Texto fornecido

++++++

A Polícia Civil apreendeu 31,6 mil sacas de café em um grande armazém da cidade. A produção havia sido vendida pelo comerciante Odair José Rodrigues, 54, a uma exportadora com filial em Santos. Ele é acusado de desaparecer com 10 mil sacas pertencentes a agricultores da região e de causar um prejuízo superior a R$ 2,2 milhões. A apreensão não significa necessariamente que o rombo financeiro será reparado, pois uma batalha judicial deverá ser deflagrada. Uma das vítimas do golpe não agüentou esperar e morreu por causa de um infarto fulminante.
O comerciante, que vai responder ao processo em liberdade, era dono de uma conhecida cafeeira situada na Rua Diogo Feijó, Estação. No local, guardava milhares de sacas depositadas por cafeicultores. No fim de setembro, fechou as portas do barracão sem aviso prévio e sumiu com toda a produção. O golpe foi descoberto em 2 de agosto e mais de 80 vítimas procuraram a polícia para prestar queixa. Os policiais do 2º DP começaram a investigar o caso.
Diante das ameaças de que teria a prisão preventiva decretada, Odair se apresentou e admitiu o golpe, mas disse que o prejuízo é menor. Alegou estar passando por problemas financeiros e prometeu pagar as vítimas após vender alguns imóveis. A promessa não foi cumprida.
Na semana passada, a equipe do delegado Luiz Carlos da Silva chegou em um depósito na zona sul de Franca, onde foram apreendidas mais de 30 mil sacas de café. “Acreditamos que parte do estoque pertença às vítimas lesadas pelo comerciante. Vamos checar os documentos para tentar apurar a origem. As sacas ficarão retidas enquanto não houver liberação judicial “.

++++++

[Registros de dados salvos]
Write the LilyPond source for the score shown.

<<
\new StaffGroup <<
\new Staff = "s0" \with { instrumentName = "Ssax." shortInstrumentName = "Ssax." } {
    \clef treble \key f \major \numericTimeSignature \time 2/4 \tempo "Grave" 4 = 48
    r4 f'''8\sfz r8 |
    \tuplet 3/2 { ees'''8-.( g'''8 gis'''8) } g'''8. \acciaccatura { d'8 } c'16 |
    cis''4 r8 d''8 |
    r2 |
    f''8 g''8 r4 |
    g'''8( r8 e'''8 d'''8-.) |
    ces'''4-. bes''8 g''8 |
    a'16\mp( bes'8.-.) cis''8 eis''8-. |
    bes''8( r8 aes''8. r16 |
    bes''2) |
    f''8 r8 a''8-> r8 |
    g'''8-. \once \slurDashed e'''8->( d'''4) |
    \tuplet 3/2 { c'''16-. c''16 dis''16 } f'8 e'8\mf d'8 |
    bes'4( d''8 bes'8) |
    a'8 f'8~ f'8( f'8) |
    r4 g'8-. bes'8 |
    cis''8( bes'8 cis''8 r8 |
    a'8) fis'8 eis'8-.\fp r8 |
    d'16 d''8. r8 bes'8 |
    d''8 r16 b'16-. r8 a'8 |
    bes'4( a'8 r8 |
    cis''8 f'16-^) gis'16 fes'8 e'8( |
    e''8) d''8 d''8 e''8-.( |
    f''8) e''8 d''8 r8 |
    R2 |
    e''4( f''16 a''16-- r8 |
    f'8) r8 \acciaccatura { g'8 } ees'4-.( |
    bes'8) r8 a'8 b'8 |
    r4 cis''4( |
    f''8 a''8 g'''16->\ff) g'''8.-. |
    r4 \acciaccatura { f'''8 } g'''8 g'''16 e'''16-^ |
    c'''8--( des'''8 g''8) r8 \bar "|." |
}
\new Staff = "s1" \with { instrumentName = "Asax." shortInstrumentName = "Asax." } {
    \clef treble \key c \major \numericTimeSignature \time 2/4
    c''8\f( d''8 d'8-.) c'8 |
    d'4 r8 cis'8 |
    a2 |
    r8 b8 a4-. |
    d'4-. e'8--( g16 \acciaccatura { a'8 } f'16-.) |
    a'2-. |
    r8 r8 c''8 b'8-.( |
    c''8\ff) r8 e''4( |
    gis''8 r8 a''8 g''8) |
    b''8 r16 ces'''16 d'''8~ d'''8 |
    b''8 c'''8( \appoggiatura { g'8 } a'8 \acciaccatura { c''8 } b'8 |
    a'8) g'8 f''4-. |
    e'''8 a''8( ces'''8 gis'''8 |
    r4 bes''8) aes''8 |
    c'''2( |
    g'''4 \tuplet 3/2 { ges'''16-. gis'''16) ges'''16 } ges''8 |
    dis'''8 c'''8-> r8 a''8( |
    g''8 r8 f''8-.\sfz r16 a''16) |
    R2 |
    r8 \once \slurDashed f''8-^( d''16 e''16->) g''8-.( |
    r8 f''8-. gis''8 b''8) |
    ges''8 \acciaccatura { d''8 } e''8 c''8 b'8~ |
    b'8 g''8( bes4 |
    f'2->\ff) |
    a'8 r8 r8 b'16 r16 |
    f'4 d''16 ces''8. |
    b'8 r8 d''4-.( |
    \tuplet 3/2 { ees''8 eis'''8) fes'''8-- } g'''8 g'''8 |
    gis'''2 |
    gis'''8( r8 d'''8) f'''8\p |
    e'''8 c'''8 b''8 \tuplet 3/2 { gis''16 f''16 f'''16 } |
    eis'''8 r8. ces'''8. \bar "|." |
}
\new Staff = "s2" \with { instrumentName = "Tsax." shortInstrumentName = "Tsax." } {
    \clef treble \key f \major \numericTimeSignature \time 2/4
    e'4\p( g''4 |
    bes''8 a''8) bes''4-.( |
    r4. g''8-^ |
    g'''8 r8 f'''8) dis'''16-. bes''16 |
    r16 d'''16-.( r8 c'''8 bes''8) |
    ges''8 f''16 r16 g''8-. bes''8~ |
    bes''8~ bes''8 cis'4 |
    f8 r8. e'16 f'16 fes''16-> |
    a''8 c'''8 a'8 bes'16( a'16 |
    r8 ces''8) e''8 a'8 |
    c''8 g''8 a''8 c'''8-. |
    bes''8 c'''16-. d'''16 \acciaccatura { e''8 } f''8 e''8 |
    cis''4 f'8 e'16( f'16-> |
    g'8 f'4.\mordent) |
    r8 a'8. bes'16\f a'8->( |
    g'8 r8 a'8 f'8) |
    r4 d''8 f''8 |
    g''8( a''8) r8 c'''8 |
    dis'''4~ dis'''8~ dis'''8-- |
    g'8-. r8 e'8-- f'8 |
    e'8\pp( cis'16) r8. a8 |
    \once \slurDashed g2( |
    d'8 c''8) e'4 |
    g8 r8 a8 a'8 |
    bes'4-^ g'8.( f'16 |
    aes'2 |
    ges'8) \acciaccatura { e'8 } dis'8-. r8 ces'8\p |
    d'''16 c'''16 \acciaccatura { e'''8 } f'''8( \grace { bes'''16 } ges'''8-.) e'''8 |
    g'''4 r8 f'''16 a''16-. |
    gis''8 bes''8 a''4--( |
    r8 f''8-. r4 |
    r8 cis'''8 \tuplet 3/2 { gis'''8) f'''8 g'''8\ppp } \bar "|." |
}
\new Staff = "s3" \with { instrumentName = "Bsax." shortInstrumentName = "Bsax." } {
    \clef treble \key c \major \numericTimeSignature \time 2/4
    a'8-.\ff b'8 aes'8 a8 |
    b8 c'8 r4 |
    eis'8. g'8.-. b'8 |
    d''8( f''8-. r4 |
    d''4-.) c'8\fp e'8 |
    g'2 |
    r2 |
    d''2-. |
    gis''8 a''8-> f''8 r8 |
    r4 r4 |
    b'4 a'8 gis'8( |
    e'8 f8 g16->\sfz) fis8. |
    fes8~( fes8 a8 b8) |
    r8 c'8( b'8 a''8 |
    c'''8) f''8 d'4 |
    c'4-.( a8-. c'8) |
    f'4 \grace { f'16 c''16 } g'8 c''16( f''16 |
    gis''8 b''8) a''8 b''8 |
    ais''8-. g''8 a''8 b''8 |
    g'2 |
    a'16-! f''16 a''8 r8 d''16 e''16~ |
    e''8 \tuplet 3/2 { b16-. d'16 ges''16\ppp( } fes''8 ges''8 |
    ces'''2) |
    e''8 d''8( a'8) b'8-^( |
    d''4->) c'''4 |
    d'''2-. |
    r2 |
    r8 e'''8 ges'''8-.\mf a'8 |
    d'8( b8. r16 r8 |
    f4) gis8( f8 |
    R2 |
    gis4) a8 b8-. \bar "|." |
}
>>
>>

++++++

Tarefa
Responda às perguntas a seguir com base na reportagem sobre a apreensão de café.
1. Em que rua ficava a cafeeira do comerciante?
2. Quantas vítimas procuraram a polícia para prestar queixa?
3. O que o comerciante prometeu fazer para pagar as vítimas?

Resposta
1. Na Rua Diogo Feijó, Estação.
2. Mais de 80 vítimas.
3. Prometeu pagar as vítimas após vender alguns imóveis.